Tous les jours sauf Dimanche, il doit revenir chez sa mère tard dans la soirée.  Héritier est lui-même maitre de son temps et il le gère selon qu’il veut. Chez lui à la maison, il ne s’occupe pas plus des travaux ménagers comme sa sœur cadette, c’est une convention qu’il eu à faire avec ses parents a-t-il renchéri. Sa petite sœur elle, s’occupe de la vente de ses rats chez lui au village, alors que les parents eux s’occupent des activités champêtres.

Visiblement, ce jeune garçon fait vraiment confiance à sa maman. Sa mère seule dépose son argent et c’est bien elle qui sait le solde de son compte. Mr Héritier raconte qu’il arrive qu’il paye des souliers à sa sœur cadette ou qu’il se paye des habits les jours des fêtes. Pourtant négligé, il s’adonne à ce métier qu’il s’est lui-même forgé voilà maintenant une année. Et dans tout ceci, son principal souci reste de renter à l’école l’année prochaine avec ses amis. D’après  ses pauvres convictions, le jeune Héritier pense qu’il aura déjà réalisé un montant important pour ses frais scolaires.

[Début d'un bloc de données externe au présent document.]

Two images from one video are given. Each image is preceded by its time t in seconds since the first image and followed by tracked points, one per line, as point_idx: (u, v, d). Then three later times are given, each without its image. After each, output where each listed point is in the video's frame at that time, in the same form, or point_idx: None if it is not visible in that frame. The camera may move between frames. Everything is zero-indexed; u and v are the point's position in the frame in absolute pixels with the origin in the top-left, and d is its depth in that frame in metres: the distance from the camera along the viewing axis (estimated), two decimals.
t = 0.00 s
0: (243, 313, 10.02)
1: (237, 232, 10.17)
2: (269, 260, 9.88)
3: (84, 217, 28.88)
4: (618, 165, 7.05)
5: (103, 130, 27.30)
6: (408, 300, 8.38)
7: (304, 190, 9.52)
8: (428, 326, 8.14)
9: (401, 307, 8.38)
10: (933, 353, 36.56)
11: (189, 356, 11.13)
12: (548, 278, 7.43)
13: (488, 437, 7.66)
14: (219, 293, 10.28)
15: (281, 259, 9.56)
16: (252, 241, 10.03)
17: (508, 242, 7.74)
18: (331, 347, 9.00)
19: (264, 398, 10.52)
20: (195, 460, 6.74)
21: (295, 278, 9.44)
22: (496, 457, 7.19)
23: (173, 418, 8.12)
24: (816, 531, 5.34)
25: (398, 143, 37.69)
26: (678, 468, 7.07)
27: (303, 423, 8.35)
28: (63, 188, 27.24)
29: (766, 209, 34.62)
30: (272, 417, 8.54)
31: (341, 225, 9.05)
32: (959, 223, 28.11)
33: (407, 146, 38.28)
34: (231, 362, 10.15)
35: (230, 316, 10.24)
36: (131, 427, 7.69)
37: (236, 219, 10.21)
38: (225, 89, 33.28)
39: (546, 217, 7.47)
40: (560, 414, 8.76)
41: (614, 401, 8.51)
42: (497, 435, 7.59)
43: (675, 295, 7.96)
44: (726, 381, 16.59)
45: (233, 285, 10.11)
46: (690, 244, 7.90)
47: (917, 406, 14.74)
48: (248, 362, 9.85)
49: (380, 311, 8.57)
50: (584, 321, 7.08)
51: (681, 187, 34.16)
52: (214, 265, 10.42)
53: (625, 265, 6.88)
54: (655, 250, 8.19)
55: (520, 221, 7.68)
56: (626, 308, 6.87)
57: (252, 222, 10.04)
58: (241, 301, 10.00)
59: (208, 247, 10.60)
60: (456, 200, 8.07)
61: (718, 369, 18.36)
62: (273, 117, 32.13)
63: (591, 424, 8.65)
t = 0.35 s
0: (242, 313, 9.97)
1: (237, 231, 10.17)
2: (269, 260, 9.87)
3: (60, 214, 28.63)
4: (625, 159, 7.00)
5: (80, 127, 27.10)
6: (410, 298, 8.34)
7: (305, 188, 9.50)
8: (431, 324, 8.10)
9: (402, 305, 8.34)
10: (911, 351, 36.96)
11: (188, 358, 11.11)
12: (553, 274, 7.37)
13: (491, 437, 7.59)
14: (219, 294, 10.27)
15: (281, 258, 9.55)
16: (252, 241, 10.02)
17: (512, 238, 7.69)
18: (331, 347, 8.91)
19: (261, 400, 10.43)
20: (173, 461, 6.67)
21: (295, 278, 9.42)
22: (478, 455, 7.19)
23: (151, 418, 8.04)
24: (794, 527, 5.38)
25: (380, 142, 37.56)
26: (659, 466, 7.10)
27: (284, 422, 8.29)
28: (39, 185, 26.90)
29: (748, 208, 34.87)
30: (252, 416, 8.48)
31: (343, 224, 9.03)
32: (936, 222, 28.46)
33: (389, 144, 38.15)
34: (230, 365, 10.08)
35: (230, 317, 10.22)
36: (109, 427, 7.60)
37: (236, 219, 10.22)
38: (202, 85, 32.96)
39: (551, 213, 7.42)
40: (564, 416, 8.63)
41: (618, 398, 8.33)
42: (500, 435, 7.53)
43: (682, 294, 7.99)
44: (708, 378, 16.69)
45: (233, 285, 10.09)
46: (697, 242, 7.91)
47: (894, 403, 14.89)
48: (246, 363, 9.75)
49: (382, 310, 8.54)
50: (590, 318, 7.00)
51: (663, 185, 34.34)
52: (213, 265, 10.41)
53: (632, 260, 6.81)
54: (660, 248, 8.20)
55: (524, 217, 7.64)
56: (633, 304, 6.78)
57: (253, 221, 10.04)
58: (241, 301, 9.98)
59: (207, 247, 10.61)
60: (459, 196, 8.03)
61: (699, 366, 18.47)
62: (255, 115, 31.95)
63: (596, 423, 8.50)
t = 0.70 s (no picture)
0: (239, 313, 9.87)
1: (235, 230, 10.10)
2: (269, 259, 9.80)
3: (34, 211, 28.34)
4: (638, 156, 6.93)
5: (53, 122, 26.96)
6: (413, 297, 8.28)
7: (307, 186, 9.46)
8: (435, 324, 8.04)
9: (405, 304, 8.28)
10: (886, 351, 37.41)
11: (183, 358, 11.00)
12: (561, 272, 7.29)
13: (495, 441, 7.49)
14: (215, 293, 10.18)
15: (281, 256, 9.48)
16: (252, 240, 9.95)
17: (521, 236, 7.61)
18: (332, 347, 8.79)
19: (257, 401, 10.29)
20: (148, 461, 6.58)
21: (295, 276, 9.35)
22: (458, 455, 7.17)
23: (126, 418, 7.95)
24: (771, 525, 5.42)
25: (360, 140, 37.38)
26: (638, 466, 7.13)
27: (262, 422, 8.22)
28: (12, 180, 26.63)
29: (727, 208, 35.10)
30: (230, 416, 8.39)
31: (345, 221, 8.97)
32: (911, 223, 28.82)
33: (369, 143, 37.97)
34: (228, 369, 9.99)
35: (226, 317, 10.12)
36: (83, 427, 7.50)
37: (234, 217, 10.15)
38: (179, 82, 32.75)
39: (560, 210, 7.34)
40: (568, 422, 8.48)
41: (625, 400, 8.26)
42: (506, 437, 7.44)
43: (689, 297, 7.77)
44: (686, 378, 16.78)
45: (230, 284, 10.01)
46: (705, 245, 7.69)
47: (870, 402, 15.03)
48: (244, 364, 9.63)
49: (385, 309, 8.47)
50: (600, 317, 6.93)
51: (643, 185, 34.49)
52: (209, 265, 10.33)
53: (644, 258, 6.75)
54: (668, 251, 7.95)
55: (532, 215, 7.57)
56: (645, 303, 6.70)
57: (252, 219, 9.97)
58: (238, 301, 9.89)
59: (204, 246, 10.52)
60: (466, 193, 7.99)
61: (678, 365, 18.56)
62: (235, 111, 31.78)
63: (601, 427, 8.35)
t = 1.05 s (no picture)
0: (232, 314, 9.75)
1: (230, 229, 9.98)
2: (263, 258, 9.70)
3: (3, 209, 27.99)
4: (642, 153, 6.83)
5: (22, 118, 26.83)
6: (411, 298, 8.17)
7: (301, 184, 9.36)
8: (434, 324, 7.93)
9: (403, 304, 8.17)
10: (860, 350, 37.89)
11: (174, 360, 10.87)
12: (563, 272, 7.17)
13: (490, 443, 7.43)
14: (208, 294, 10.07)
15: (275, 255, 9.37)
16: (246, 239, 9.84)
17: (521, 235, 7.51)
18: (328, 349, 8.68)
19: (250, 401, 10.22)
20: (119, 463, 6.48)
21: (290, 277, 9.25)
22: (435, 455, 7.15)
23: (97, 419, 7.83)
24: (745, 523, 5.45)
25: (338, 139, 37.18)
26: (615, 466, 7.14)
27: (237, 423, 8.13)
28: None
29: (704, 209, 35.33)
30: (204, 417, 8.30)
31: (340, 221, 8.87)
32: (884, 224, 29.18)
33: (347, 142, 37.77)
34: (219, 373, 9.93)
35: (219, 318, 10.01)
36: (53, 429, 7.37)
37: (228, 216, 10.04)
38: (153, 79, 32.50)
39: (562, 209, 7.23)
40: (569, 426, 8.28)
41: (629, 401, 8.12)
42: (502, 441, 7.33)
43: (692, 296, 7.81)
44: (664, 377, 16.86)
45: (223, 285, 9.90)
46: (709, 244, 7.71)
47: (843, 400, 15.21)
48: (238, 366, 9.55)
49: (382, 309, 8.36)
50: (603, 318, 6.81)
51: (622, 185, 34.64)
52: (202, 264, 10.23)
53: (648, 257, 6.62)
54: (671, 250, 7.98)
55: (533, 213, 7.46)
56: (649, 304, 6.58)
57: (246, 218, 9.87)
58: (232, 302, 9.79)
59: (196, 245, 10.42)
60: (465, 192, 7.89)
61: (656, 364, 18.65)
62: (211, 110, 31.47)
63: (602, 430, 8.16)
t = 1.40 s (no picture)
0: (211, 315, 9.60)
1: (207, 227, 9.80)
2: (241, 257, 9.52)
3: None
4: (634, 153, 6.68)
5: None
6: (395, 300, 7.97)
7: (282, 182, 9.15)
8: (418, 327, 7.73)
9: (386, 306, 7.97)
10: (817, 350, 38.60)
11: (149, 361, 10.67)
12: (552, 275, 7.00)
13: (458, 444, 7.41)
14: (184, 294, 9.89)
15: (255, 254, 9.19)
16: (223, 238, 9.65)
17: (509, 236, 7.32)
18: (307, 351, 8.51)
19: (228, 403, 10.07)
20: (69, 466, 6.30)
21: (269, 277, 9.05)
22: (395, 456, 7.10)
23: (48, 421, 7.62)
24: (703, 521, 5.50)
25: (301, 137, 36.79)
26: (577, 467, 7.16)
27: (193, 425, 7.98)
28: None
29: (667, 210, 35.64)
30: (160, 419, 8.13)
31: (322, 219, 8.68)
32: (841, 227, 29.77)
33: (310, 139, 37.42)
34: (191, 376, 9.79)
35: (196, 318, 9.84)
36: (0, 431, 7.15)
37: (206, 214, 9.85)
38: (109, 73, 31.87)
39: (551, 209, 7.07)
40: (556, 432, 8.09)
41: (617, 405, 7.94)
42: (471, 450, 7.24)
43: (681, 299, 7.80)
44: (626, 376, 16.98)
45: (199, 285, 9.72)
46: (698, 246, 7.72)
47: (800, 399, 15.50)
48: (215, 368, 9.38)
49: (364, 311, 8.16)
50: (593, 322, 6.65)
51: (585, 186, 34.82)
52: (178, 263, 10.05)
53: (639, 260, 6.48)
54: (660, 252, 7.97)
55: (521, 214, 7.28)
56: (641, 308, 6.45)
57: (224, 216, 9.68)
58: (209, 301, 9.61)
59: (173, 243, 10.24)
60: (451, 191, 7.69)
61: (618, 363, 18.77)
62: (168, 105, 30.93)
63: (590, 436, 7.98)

Dans la cité de Kanyabayonga, pas aucune structure qui s’occupe de l’encadrement des enfants du genre, renseignent des sources concordantes. Selon les enquêtes diligentées, ici comme dans beaucoup d’autres villages au tour du parc national des Virunga, des enfants qui ne vont pas à l’école comme Héritier existent. D’après les lois de la République, l’école primaire devrait normalement être gratuite en R.D Congo. Contacté les autorités locales quant à ce, la question les décampe. Pour les unes, ceci est loin de devenir une réalité dans cette partie du pays. Des groupes armés y opèrent encore et les conditions de vie deviennent de plus en plus précaires.

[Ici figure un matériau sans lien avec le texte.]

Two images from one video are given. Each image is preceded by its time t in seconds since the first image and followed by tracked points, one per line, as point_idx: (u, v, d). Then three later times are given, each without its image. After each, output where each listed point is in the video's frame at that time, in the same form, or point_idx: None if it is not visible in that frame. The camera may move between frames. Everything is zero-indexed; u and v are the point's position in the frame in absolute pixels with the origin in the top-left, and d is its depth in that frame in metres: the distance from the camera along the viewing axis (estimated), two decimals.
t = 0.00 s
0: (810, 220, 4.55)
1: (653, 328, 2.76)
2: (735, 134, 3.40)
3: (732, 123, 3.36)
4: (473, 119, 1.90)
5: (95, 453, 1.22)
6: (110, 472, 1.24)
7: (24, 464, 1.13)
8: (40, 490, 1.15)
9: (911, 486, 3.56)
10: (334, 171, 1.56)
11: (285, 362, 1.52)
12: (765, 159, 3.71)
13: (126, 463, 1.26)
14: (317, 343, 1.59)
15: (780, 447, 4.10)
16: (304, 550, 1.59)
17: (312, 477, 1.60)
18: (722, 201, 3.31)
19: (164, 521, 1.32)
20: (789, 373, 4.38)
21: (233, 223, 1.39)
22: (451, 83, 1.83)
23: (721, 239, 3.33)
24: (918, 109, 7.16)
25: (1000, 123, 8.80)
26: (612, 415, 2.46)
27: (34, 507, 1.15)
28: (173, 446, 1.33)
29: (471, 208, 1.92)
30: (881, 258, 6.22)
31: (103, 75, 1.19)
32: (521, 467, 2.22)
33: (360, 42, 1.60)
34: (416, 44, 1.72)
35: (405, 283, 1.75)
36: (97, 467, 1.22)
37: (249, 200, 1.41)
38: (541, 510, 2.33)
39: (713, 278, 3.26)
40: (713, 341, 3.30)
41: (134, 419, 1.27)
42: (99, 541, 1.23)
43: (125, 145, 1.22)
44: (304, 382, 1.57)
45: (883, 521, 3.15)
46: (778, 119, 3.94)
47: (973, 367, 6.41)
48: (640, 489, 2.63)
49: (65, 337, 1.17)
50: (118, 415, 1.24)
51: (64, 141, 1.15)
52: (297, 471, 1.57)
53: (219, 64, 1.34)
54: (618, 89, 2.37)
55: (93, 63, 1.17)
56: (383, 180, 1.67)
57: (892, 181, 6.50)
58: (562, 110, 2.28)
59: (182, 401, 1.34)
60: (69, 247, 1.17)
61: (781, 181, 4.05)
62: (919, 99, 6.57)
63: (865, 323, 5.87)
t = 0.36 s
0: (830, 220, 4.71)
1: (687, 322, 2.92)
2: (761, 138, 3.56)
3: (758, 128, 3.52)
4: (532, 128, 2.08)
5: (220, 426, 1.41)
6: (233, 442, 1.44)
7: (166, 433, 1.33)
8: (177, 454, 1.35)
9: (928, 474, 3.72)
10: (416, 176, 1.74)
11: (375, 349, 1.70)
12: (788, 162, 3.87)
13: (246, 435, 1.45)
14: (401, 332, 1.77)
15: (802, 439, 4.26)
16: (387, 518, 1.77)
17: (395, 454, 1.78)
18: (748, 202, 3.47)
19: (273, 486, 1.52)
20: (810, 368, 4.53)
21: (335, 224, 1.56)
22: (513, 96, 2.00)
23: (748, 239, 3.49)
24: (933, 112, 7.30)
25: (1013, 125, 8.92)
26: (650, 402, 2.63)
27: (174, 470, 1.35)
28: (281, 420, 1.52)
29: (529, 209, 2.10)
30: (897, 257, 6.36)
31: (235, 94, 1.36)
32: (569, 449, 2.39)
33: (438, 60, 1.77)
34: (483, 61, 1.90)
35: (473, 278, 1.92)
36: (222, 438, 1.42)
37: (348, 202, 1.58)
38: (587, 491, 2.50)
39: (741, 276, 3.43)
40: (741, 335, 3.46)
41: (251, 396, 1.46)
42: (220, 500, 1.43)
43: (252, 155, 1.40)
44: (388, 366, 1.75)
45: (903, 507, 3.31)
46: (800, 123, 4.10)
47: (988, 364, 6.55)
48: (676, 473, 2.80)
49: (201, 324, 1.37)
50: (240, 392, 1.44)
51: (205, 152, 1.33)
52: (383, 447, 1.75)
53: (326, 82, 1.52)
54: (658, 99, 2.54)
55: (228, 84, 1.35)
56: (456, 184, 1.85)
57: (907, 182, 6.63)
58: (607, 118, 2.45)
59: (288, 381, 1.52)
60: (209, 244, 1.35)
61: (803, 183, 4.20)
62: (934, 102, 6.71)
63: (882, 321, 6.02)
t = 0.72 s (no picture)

Les parents de leur coté avancent l’argument selon lequel la guerre a fait des ravages considérables ici, et qu’il n’est plus facile de relancer la machine en pane. Un paysan que nous avons joint ici, nous dit : les moyens sont maigres pour scolariser les enfants, nous n’avons pas accès à la terre arable, et les groupes armés nous terrorisent du jour le jour.ils ont envahi nos champs et d’autres violent nos femmes, alors que nous vivons que de l’agriculture, franchement nous ne savons plus chez qui nous vouer. Révèle-t-il.

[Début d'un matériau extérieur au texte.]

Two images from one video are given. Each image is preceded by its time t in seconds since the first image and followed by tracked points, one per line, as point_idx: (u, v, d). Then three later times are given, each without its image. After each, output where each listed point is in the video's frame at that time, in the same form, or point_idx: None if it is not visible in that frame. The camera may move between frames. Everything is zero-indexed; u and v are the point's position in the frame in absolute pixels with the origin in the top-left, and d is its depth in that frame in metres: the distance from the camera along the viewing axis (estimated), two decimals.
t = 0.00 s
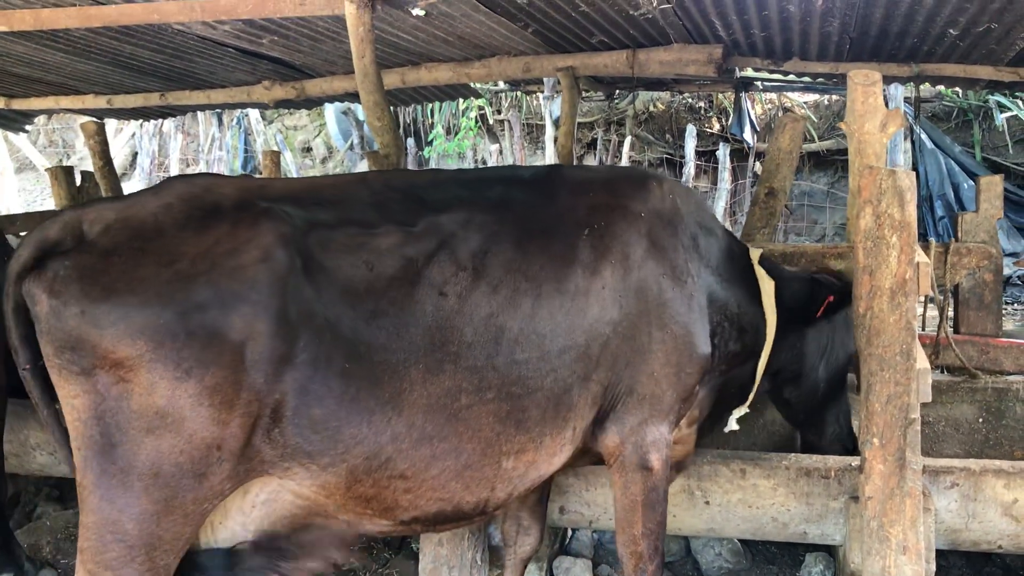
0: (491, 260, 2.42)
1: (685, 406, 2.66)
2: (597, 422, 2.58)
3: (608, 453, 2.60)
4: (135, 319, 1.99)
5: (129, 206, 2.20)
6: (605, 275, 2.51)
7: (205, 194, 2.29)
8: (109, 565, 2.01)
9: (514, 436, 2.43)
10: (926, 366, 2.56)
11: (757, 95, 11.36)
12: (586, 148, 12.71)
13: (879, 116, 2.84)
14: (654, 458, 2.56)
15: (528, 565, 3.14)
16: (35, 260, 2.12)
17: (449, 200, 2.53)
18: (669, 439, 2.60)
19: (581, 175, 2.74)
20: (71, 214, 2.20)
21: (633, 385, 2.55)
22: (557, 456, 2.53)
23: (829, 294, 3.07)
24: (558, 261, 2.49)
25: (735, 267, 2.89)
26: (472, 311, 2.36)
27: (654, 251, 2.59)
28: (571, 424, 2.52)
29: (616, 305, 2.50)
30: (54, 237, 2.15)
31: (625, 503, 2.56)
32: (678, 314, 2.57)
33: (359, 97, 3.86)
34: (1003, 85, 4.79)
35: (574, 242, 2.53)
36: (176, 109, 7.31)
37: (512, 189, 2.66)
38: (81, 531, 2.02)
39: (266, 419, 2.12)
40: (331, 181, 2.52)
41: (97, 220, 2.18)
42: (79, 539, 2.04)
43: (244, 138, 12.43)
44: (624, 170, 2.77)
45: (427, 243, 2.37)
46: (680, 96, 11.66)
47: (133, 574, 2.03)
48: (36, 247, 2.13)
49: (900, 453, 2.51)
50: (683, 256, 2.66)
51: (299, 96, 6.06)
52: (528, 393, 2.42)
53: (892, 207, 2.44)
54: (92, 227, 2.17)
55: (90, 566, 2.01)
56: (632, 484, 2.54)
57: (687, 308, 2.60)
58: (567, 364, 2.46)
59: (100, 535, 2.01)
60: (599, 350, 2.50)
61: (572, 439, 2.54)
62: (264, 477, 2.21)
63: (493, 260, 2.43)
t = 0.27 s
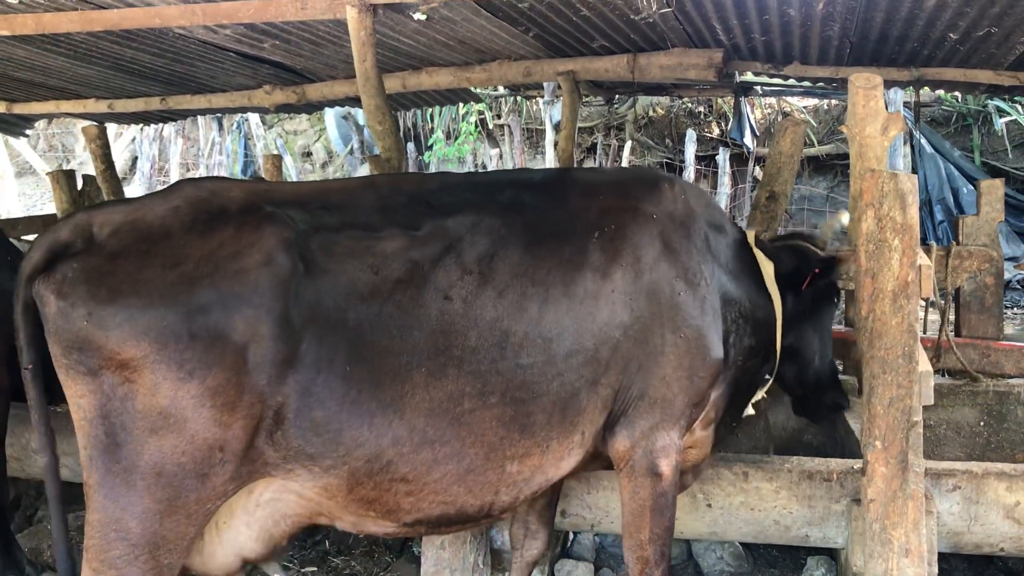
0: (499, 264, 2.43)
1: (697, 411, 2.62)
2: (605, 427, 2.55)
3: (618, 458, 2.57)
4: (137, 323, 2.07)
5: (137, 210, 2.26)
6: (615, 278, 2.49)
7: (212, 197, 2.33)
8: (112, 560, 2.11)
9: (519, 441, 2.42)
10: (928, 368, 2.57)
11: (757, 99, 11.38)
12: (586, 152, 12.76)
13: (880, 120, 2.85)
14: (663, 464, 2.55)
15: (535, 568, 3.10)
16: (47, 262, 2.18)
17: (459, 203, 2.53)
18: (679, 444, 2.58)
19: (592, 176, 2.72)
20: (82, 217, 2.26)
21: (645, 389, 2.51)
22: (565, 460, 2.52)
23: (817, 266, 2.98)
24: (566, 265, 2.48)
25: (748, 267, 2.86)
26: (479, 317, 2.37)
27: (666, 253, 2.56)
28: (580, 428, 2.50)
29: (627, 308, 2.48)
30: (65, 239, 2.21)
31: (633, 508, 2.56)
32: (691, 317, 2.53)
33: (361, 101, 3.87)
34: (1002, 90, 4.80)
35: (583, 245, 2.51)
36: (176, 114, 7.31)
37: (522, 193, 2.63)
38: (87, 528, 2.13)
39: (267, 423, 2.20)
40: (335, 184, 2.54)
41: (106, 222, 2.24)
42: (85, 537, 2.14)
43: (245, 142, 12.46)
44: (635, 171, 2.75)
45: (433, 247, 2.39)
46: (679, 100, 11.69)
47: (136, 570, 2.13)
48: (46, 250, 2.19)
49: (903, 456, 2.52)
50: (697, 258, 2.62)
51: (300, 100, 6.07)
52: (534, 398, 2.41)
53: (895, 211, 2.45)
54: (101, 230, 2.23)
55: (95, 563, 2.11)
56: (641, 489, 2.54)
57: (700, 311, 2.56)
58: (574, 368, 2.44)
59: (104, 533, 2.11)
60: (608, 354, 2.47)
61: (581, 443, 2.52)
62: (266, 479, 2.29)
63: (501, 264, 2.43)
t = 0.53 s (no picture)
0: (507, 270, 2.43)
1: (709, 417, 2.62)
2: (617, 434, 2.54)
3: (630, 464, 2.55)
4: (137, 326, 2.10)
5: (142, 214, 2.30)
6: (627, 283, 2.48)
7: (217, 202, 2.36)
8: (113, 564, 2.11)
9: (531, 450, 2.41)
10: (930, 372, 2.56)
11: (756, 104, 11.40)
12: (585, 157, 12.78)
13: (880, 124, 2.85)
14: (675, 471, 2.54)
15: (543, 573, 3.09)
16: (51, 265, 2.23)
17: (465, 207, 2.53)
18: (690, 450, 2.57)
19: (601, 179, 2.71)
20: (88, 219, 2.30)
21: (657, 395, 2.50)
22: (578, 467, 2.51)
23: (801, 240, 2.92)
24: (576, 270, 2.47)
25: (755, 272, 2.86)
26: (489, 325, 2.37)
27: (677, 257, 2.56)
28: (592, 436, 2.48)
29: (638, 313, 2.47)
30: (70, 242, 2.25)
31: (642, 515, 2.55)
32: (703, 321, 2.53)
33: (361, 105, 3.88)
34: (1002, 93, 4.81)
35: (593, 250, 2.50)
36: (176, 118, 7.32)
37: (531, 196, 2.61)
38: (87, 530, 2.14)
39: (268, 426, 2.20)
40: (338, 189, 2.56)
41: (111, 226, 2.28)
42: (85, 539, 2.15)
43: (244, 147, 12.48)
44: (644, 175, 2.74)
45: (439, 252, 2.39)
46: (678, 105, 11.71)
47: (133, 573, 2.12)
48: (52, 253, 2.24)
49: (904, 459, 2.51)
50: (708, 262, 2.62)
51: (300, 105, 6.08)
52: (544, 407, 2.40)
53: (896, 214, 2.46)
54: (106, 234, 2.26)
55: (95, 566, 2.12)
56: (651, 495, 2.53)
57: (711, 315, 2.55)
58: (586, 376, 2.43)
59: (104, 535, 2.12)
60: (620, 360, 2.46)
61: (592, 451, 2.51)
62: (268, 484, 2.29)
63: (511, 273, 2.43)
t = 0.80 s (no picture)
0: (513, 277, 2.43)
1: (718, 426, 2.63)
2: (626, 443, 2.53)
3: (640, 472, 2.53)
4: (137, 331, 2.12)
5: (146, 221, 2.32)
6: (637, 290, 2.47)
7: (221, 209, 2.38)
8: (114, 569, 2.13)
9: (539, 459, 2.41)
10: (930, 376, 2.56)
11: (755, 108, 11.42)
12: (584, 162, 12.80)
13: (879, 129, 2.85)
14: (683, 479, 2.54)
15: None
16: (56, 271, 2.27)
17: (468, 213, 2.52)
18: (698, 458, 2.57)
19: (608, 186, 2.70)
20: (92, 227, 2.32)
21: (668, 403, 2.49)
22: (586, 475, 2.51)
23: (807, 236, 2.97)
24: (585, 277, 2.47)
25: (762, 279, 2.86)
26: (495, 334, 2.37)
27: (688, 264, 2.55)
28: (601, 444, 2.48)
29: (649, 320, 2.46)
30: (74, 250, 2.29)
31: (649, 523, 2.55)
32: (714, 328, 2.52)
33: (361, 110, 3.88)
34: (1001, 98, 4.82)
35: (601, 257, 2.50)
36: (176, 123, 7.33)
37: (536, 202, 2.62)
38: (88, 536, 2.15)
39: (267, 432, 2.19)
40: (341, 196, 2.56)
41: (115, 233, 2.30)
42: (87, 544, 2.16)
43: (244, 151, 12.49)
44: (650, 181, 2.73)
45: (443, 258, 2.39)
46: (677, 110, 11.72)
47: None
48: (57, 260, 2.28)
49: (904, 465, 2.50)
50: (718, 269, 2.62)
51: (299, 110, 6.09)
52: (551, 415, 2.40)
53: (895, 219, 2.45)
54: (110, 240, 2.29)
55: (96, 571, 2.13)
56: (659, 502, 2.54)
57: (722, 323, 2.56)
58: (595, 384, 2.43)
59: (105, 541, 2.14)
60: (630, 368, 2.45)
61: (601, 460, 2.51)
62: (270, 492, 2.29)
63: (516, 281, 2.42)
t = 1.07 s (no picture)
0: (517, 282, 2.43)
1: (722, 432, 2.64)
2: (630, 448, 2.52)
3: (641, 480, 2.55)
4: (142, 337, 2.12)
5: (153, 227, 2.31)
6: (642, 295, 2.48)
7: (227, 215, 2.38)
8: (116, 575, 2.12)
9: (544, 464, 2.40)
10: (929, 384, 2.56)
11: (754, 114, 11.45)
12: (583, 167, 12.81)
13: (879, 135, 2.85)
14: (686, 487, 2.56)
15: None
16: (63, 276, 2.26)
17: (472, 218, 2.52)
18: (701, 468, 2.60)
19: (613, 191, 2.71)
20: (99, 233, 2.32)
21: (673, 409, 2.50)
22: (591, 481, 2.50)
23: (823, 258, 2.91)
24: (590, 281, 2.47)
25: (769, 288, 2.86)
26: (498, 337, 2.36)
27: (693, 270, 2.57)
28: (606, 449, 2.47)
29: (654, 325, 2.47)
30: (80, 255, 2.28)
31: (652, 529, 2.56)
32: (719, 334, 2.54)
33: (362, 116, 3.88)
34: (999, 104, 4.83)
35: (606, 262, 2.50)
36: (174, 129, 7.32)
37: (542, 207, 2.61)
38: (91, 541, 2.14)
39: (270, 438, 2.19)
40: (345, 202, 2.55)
41: (122, 238, 2.29)
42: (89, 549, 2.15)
43: (243, 157, 12.49)
44: (655, 187, 2.74)
45: (448, 264, 2.39)
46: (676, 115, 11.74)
47: None
48: (63, 266, 2.27)
49: (904, 472, 2.50)
50: (724, 276, 2.65)
51: (299, 115, 6.09)
52: (555, 419, 2.39)
53: (895, 226, 2.45)
54: (117, 246, 2.28)
55: None
56: (661, 509, 2.55)
57: (727, 330, 2.58)
58: (599, 388, 2.42)
59: (108, 546, 2.13)
60: (635, 373, 2.45)
61: (606, 466, 2.50)
62: (274, 498, 2.28)
63: (518, 286, 2.43)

Toutefois, un notable dans la région s’étonne qu’une calamité pareille puisse envahir  des villages proches du joyau classé au patrimoine mondial de l’humanité le PNVi donc. Selon Mr Celestin Sivaminywa le gouvernement de R.D Congo ne devrait pas tolérer la présence des forces et groupes armés qui font des ravages considérables ici. Pour ainsi permettre à l’institut congolais pour la conservation de la nature ICCN d’initier à son tour des projets intégrateurs en faveur des populations riveraines du parc des Virunga longtemps sous le joug de ces mouvements armés. Dans ce dernier cas, les riverains devraient facilement envoyer leurs enfants à l’école et ainsi limiter la pression humaine sur le parc. Celui-ci pense toujours que c’est serait mieux de fournir à ces enfants un cadre idéal d’encadrement, sinon ces plus jeunes sont exposés aux idéologies opportunistes naïves compte tenu du vécu quotidien au Nord-Kivu.